RNA extracted from G. australes CAWD149 and G. belizeanus CCMP401 was sequenced using a HiSeq2000 (Illumina, San Diego, CA) generating 100 bp paired-end reads. The libraries were prepared using the TruSeq™ RNA Sample Prep Kit v2 following the manufacturer’s description (Illumina, order no. RS-122–200x) which involves selective polyA+ RNA enrichment using magnetic beads followed by fragmentation of enriched RNA fraction (for only 4 min to obtain also fragments with sizes > 300 bp), adapter ligation and amplification. For sequencing both libraries were multiplexed in one lane. A total of 79,265,976 and 61,587,248 read pairs were extracted in FastQ format using CASAVA v1.8.2 (Illumina) for G. australes and G. belizaeanus, respectively. Raw reads were quality filtered and assembled into contigs using the CLC Genomics Workbench (CLC bio, Cambridge, MA) and the software’s default settings. Any contigs with a length of less than 300 bp (based on the length of the insert size) were not analysed further. BLASTx analysis, mapping, annotation and Kyoto Encyclopedia of Gene and Genomes (KEGG) analysis for both the gene catalogues was performed using BLAST2GO [57]. BLASTx was performed against the nr database of GenBank and an E-value cut off of 10-3 was used. For mapping and annotations, the default values of BLAST2GO were used. To analyse the comprehensiveness of the gene catalogues the Core Eukaryotic Genes Mapping approach (CEGMA) tool was used [38]. Identification of potential genes involved in polyketide biosynthesis was achieved by text searching the annotations (ketosynthase, PKS, polyketide synthase, ketoreductases). For the identification of KS and KR domains, these sequences were further analysed by PKS-NRPS analysis software [58] and HMMER [59] (using an in-house developed HMM databases). Functional prediction of sequences was also aided by running Pfam [60] searches. To calculate the amount of sequences of bacterial origin, any sequences with a top BLASTx hit to prokaryotic organisms were counted.

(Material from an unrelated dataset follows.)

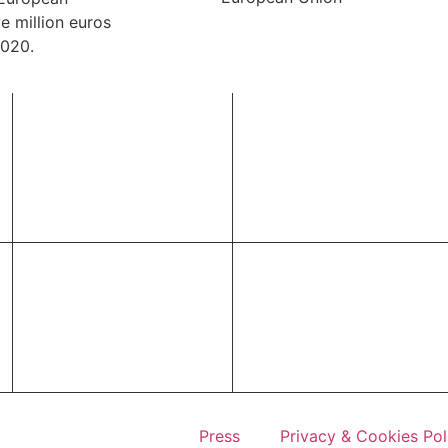
e million euros
2020.
Press
Privacy & Cookies Pol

For phylogenetic analysis, all steps were performed in Geneious® software [61]. Sequences from different datasets were aligned using MAFFT v6.814b [62]. Alignments were trimmed manually to ensure they spanned the same KS/KR/Histone2a coding region. After aligning the sequences, the best substitution model was determined using ModelTest [39] and a maximum likelihood phylogenetic analysis was carried out using the program PhyML [63] with 100 bootstraps.